(Rendered chart images)

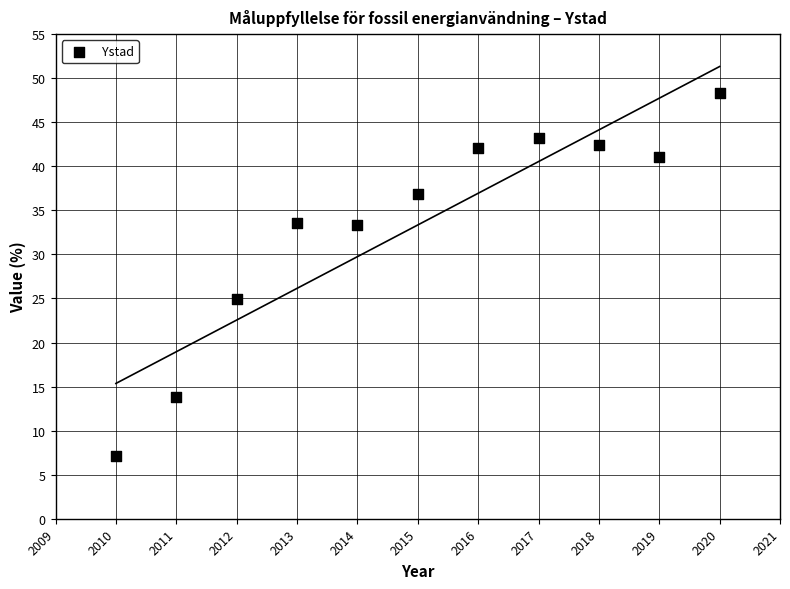

What Y value in the scatter plot is closest to 27?

24.9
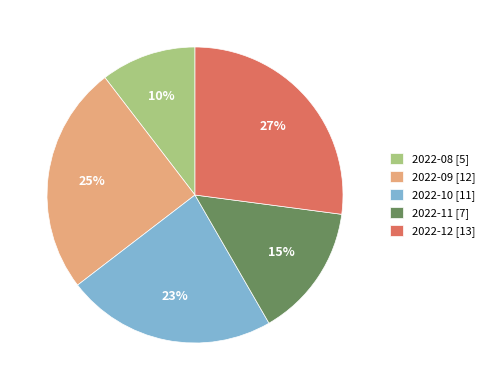

To the nearest percent, what is the average slice percentage?

20%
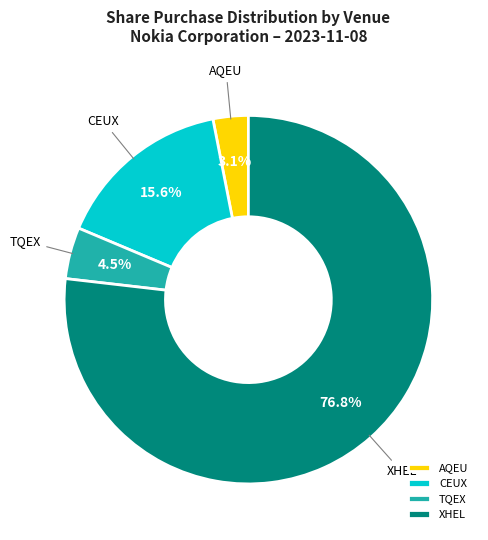

Which category has the smallest portion of the pie?

AQEU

INSTRUCTIONS TO FOLLOW:
Swap "portion" for "share" wherever it occurs in the rows above, and copy out everything else unchanged. Leave the pictures out of your version.

PROBLEM SOLUTION:
What Y value in the scatter plot is closest to 27?

24.9

To the nearest percent, what is the average slice percentage?

20%

Which category has the smallest share of the pie?

AQEU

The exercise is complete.